*Petite tâche*.
Réécris le passage des fiches qui va de la ligne contenant « collectors: Bro. Hioram » jusqu'à celle contenant « catalogue / barcode: US 3606580 », ces deux lignes comprises, en remplaçant « locality » par « place » et en laissant tout le reste tel quel.

*Fiches fournies*.
● ● ● ● ●
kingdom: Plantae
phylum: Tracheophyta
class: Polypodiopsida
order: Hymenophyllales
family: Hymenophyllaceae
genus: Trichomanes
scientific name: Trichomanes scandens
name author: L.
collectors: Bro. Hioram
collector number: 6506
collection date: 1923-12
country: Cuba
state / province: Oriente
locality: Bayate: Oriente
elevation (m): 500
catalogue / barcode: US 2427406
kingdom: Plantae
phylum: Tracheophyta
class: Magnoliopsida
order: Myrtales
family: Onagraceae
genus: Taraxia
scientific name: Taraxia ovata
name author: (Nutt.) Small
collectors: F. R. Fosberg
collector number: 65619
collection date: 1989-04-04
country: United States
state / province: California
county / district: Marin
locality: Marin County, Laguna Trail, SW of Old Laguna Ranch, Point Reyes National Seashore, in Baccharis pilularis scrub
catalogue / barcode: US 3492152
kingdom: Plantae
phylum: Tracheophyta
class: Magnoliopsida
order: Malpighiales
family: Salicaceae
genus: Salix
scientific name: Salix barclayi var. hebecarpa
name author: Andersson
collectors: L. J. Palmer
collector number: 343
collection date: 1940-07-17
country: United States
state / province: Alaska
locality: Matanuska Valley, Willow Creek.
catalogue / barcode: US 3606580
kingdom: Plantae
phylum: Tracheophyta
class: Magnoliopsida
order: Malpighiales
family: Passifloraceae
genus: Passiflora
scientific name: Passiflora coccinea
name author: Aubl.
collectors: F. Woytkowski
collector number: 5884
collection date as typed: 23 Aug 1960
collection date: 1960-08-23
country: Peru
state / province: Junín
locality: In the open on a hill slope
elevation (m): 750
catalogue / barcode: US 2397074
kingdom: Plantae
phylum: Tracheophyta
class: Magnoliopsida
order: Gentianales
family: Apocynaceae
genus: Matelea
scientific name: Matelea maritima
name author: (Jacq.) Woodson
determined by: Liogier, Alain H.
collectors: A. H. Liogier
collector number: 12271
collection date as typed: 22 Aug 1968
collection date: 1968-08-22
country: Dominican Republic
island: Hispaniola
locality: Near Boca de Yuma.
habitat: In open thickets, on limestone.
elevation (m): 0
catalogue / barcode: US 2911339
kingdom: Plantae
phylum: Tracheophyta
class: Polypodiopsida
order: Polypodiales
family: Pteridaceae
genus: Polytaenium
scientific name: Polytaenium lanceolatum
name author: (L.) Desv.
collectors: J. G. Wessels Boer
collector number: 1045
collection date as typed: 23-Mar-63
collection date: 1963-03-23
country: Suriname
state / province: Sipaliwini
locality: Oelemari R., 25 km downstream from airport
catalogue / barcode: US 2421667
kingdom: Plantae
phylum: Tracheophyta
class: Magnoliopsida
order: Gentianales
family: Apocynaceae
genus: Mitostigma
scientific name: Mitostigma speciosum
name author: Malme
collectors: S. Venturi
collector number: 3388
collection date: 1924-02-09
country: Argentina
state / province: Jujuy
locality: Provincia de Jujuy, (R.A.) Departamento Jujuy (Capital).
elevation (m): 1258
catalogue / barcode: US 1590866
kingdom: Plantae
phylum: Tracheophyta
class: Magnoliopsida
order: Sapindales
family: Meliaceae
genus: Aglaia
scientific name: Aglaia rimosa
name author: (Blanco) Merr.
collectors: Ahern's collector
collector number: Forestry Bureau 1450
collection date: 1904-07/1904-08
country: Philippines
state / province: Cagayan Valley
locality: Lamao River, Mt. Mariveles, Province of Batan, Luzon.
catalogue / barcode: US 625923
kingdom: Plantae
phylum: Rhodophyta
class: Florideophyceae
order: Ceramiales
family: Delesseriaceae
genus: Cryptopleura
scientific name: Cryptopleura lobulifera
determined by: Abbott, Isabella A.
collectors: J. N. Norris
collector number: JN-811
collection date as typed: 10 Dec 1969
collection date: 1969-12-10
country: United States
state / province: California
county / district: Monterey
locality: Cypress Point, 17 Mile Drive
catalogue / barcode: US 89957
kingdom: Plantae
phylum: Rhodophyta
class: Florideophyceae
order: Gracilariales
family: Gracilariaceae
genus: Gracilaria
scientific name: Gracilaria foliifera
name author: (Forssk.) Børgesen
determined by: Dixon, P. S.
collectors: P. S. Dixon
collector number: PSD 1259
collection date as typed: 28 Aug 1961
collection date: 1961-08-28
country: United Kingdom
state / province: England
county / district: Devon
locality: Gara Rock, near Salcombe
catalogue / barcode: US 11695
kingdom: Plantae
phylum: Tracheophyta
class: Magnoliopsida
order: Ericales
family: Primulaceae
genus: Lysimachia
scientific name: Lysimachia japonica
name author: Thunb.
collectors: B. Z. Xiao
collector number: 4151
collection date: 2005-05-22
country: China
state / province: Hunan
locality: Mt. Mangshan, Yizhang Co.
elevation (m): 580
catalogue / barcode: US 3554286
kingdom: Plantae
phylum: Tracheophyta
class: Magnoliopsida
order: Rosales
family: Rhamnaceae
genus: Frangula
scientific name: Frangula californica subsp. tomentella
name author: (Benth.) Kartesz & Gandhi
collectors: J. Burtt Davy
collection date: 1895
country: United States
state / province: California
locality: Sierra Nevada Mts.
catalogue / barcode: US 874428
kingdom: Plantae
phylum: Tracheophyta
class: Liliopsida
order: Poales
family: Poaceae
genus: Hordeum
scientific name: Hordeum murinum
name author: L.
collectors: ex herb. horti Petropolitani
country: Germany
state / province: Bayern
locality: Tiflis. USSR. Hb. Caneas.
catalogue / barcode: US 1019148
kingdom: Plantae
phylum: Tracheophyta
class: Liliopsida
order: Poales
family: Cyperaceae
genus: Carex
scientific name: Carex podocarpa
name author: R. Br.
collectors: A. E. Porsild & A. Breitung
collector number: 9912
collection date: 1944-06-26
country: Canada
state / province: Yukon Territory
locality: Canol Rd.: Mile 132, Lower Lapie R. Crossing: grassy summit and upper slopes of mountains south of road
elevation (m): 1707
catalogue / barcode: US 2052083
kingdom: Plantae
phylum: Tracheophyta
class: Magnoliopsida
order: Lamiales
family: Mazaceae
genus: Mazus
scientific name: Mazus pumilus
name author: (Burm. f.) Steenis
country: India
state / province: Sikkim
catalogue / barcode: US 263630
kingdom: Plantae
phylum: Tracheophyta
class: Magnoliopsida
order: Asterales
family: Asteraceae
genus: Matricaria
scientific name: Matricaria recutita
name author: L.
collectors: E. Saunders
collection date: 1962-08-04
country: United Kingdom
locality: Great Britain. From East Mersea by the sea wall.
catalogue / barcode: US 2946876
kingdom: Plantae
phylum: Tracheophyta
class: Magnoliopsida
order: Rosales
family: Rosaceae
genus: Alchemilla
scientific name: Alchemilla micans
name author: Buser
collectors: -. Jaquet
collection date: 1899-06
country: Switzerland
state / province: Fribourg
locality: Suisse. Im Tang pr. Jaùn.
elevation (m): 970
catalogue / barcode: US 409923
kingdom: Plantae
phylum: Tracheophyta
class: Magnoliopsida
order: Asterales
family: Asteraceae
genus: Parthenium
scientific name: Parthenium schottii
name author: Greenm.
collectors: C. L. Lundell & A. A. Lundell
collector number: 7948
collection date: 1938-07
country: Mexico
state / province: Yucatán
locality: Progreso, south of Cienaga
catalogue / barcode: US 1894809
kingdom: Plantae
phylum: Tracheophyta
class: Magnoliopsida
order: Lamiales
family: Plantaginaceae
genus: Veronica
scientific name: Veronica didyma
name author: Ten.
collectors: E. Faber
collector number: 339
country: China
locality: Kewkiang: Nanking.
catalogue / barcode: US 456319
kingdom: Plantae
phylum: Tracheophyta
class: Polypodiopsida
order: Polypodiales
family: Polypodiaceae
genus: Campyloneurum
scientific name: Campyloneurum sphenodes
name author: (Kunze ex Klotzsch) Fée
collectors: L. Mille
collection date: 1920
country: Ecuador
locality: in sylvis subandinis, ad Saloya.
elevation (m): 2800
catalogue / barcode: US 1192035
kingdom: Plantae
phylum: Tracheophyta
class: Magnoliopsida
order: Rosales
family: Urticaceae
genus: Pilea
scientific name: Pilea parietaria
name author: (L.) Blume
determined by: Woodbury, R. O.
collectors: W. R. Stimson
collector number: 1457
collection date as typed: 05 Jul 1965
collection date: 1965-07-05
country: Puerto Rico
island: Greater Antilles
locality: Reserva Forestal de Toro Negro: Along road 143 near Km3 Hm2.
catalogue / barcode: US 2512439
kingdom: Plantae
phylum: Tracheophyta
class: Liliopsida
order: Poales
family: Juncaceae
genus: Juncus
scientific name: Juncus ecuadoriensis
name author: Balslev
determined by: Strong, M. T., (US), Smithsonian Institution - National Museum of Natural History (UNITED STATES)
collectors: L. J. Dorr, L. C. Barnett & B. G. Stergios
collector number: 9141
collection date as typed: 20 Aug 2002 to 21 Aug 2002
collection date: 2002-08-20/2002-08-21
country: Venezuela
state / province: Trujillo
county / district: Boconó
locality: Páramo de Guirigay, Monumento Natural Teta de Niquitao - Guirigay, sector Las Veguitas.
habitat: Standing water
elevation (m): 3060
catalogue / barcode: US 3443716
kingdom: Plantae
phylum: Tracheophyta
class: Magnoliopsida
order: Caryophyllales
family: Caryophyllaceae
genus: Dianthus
● ● ● ● ●
*Réponse*.
collectors: Bro. Hioram
collector number: 6506
collection date: 1923-12
country: Cuba
state / province: Oriente
place: Bayate: Oriente
elevation (m): 500
catalogue / barcode: US 2427406
kingdom: Plantae
phylum: Tracheophyta
class: Magnoliopsida
order: Myrtales
family: Onagraceae
genus: Taraxia
scientific name: Taraxia ovata
name author: (Nutt.) Small
collectors: F. R. Fosberg
collector number: 65619
collection date: 1989-04-04
country: United States
state / province: California
county / district: Marin
place: Marin County, Laguna Trail, SW of Old Laguna Ranch, Point Reyes National Seashore, in Baccharis pilularis scrub
catalogue / barcode: US 3492152
kingdom: Plantae
phylum: Tracheophyta
class: Magnoliopsida
order: Malpighiales
family: Salicaceae
genus: Salix
scientific name: Salix barclayi var. hebecarpa
name author: Andersson
collectors: L. J. Palmer
collector number: 343
collection date: 1940-07-17
country: United States
state / province: Alaska
place: Matanuska Valley, Willow Creek.
catalogue / barcode: US 3606580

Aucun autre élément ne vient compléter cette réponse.